Cuando Lastra fue apresado, le internaron en la insalubre prisión de Getafe, donde no había agua corriente, los pozos de aguas fecales estaban anegados y todo lo que tenían para beber era lo que cabía en una lata que había contenido leche condensada. En las noches, para dormir, si querían darse la vuelta tenían que hacerlo de veinte en veinte. A los que sacaban de madrugada, en un carro de la basura con una campanilla que tintineaba, y que despertaba a todos los presos anunciando el terror de una muerte aleatoria e inminente, se los llevaban a fusilar al que llamaron “cementerio rojo”. Por allí pasaron más de 2.600 personas que, si sobrevivieron, no olvidaron. Hoy en día, aquel lugar de horror se ha convertido en la biblioteca pública Ricardo de la Vega. En la puerta no hay una placa que recuerde lo que pasó allí, pero sí hay una escultura en homenaje al último alcalde franquista, Ángel Arroyo Soberón.
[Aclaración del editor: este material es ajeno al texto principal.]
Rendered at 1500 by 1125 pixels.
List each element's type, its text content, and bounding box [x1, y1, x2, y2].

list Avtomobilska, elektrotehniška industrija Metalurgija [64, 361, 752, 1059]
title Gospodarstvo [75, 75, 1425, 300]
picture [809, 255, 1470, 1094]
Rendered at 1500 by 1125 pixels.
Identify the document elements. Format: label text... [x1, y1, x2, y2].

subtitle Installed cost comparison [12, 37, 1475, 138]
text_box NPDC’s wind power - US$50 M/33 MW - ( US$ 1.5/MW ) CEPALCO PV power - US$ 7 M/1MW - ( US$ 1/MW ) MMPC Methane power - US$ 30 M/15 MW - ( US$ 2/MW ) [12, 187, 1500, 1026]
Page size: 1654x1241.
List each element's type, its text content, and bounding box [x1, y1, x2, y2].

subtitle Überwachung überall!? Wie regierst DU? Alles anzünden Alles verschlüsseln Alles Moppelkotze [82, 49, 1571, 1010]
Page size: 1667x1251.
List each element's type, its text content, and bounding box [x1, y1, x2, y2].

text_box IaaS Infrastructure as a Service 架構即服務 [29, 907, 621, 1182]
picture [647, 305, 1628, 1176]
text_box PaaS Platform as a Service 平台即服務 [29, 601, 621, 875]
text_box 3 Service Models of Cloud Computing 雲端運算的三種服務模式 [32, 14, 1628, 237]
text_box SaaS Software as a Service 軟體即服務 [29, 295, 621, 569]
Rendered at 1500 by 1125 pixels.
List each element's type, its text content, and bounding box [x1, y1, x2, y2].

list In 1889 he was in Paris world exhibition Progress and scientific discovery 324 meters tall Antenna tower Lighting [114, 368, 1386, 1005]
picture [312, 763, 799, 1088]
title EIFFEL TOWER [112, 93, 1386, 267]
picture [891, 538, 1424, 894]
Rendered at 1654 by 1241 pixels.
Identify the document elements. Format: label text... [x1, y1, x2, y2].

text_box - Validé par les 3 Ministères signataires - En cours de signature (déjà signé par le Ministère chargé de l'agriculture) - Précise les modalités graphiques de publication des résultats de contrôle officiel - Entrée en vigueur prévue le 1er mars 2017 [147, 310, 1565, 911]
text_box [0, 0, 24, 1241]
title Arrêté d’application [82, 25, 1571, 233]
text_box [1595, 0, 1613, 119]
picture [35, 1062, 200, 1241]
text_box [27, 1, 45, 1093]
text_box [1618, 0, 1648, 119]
Parece que en un futuro no muy lejano habrá una explicación junto a los fortines que rompa la intriga del paseante sobre estas piedras sucias y abandonadas. Pero eso no quiere decir que dejen de estar sucias y abandonadas. Aún no hay plan para ello. El ayuntamiento actual tiene un grupo de memoria histórica dentro de la concejalía de cultura, por lo que hay interés en proteger los lugares de memoria, que se extienden también por los fortines del controvertido Cerro de los Ángeles y las trincheras del Barranco de Filipinas, muy cerca del monolito que recuerda el accidente aéreo de La Marañosa, donde cayó un avión de Iberia que cubría la línea entre Tánger y Madrid en 1957. La ley del silencio a la que aludía José María es la que decide qué esculturas y monolitos deben recordar los sucesos de la historia y qué conviene dejar de lado hasta que se convierta en ruina.